Von der Leyen betreibt gender mainstreaming, ein Begriff, der einer konservativen Partei nicht leicht zu vermitteln sein wird. Gender mainstreaming ist ein Programm zur Erziehung von Mädchen und Jungen im Sinne der Geschlechtergerechtigkeit. Seit anderthalb Jahren finanziert das Familienministerium die Aktion "Neue Wege für Jungs", eine Berufsberatung für Teenager. Dort werden auch klassische Frauenberufe empfohlen, in der Pflege etwa.

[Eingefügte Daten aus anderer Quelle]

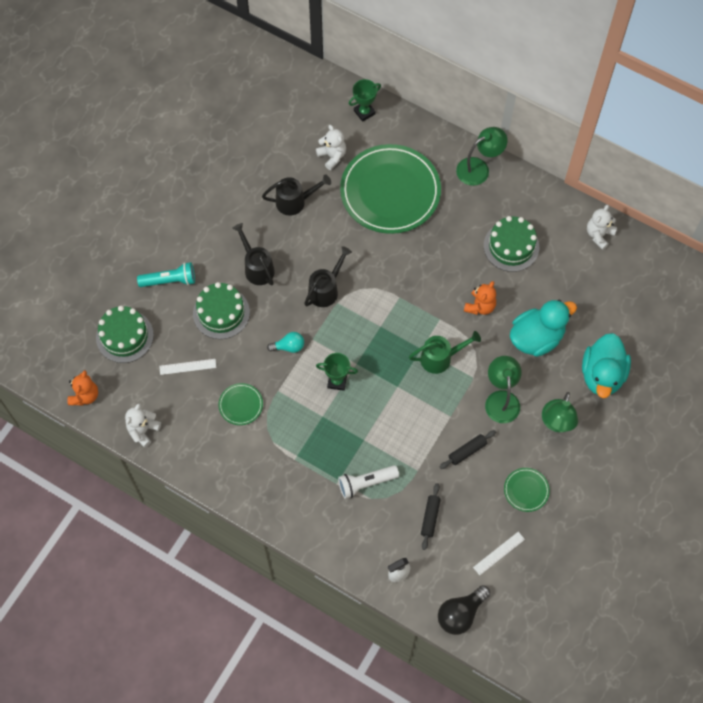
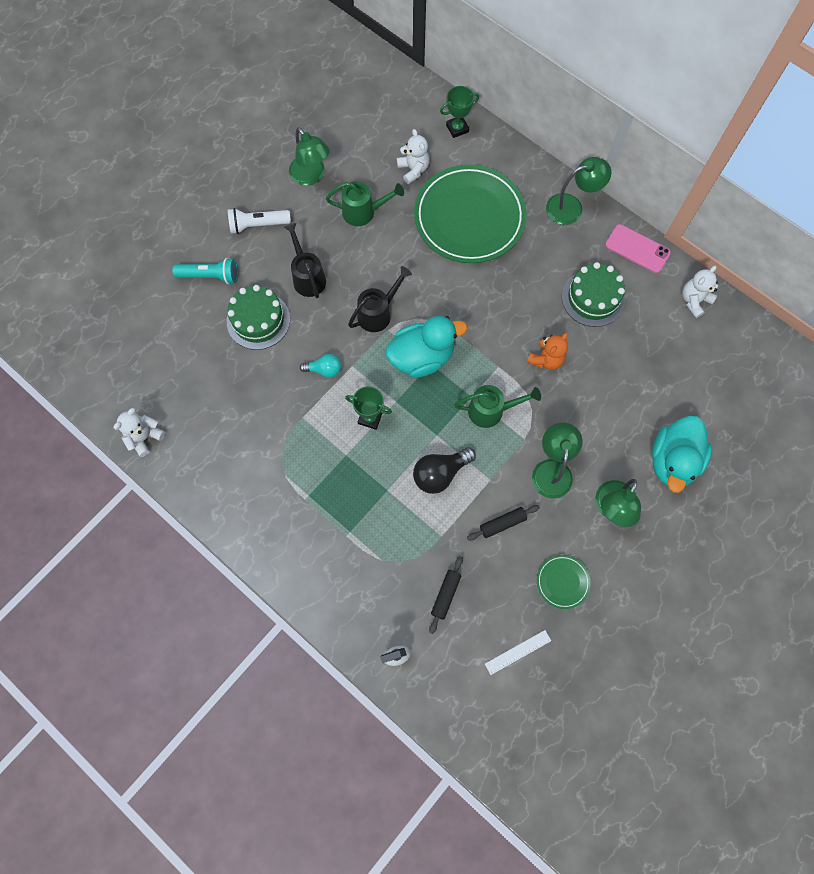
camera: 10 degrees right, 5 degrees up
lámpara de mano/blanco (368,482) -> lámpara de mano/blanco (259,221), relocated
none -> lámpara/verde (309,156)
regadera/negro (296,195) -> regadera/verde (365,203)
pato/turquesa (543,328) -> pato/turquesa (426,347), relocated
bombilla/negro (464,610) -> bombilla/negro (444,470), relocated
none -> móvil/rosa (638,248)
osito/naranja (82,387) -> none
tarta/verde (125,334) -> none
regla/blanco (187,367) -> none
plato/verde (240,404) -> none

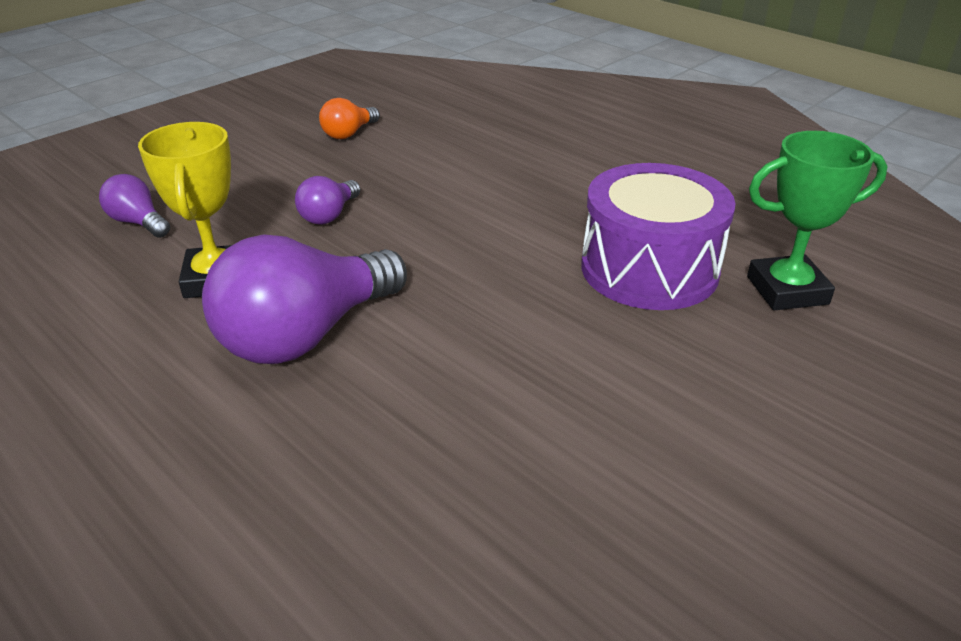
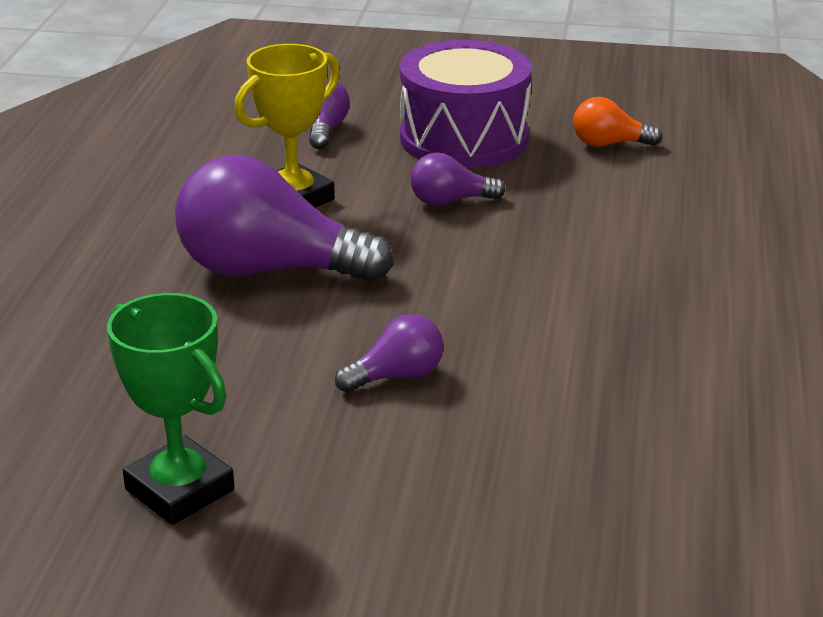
camera: 55 degrees right, 5 degrees down
trofeo/verde (817,220) -> trofeo/verde (171,409), relocated
none -> bombilla/morado (389,353)
tambor/morado (658,236) -> tambor/morado (466,104), relocated

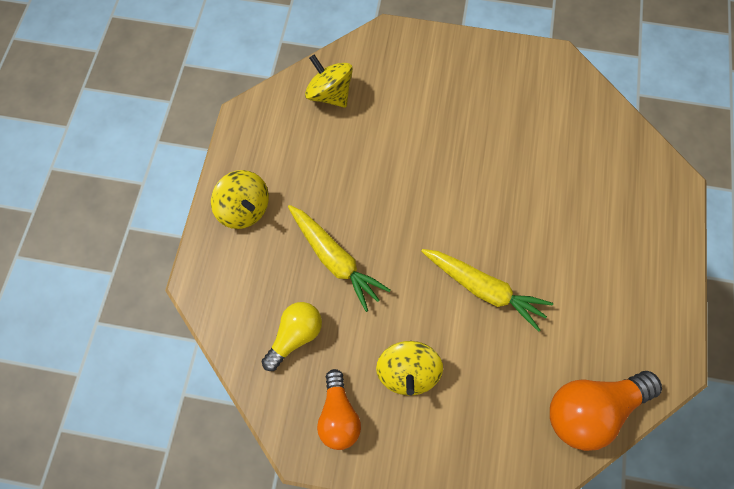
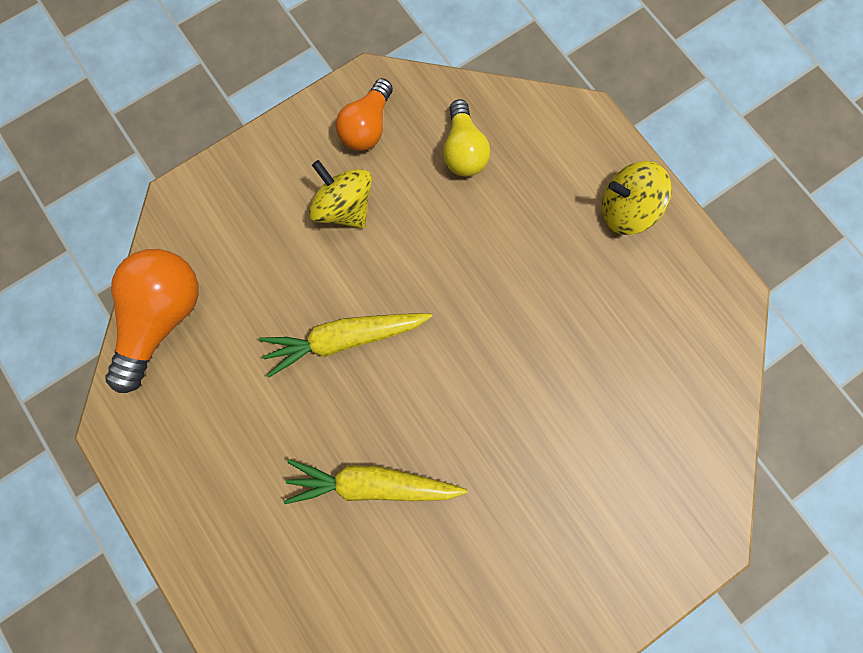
camera: 135 degrees right, 10 degrees up
zanahoria/amarillo (339,258) -> zanahoria/amarillo (375,481), relocated
bombilla/naranja (339,409) -> bombilla/naranja (364,114), 105 degrees counterclockwise
peonza/amarillo (329,81) -> none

Der Feminismus strebt, so sagt es das Lexikon, eine Veränderung der Normen an. Alice Schwarzer ist Feministin. Die siebenfache Mutter Ursula von der Leyen verkörpert bereits den nächsten Schritt, die Emanzipation, die Befreiung aus dem Zustand der Abhängigkeit. Eigentlich müsste man hier ansetzen, "neue Emanzen" müssten sich zu Wort melden, den Kurs unterstützen, noch mehr fordern, Gleichheit jetzt. Aber das tun sie nicht. Vielleicht, weil sie sich als Mädchen betrachten. Vielleicht, weil von der Leyen eine Konservative ist und somit in bestimmten Milieus schwer vermittelbar. Vielleicht, weil Politik irgendwie keine Rolle mehr spielt. Ein Streit mit Alice Schwarzer jedenfalls bringt niemanden weiter, er sagt nichts aus, er nervt.

Es kann nicht schaden, wenn Frauen, die anders leben als ihre Mütter, Feminismus neu definieren. Aber sie müssen sich fragen lassen, warum ihre Berichte und ihre Forderungen der Wirklichkeit meilenweit hinterherhinken.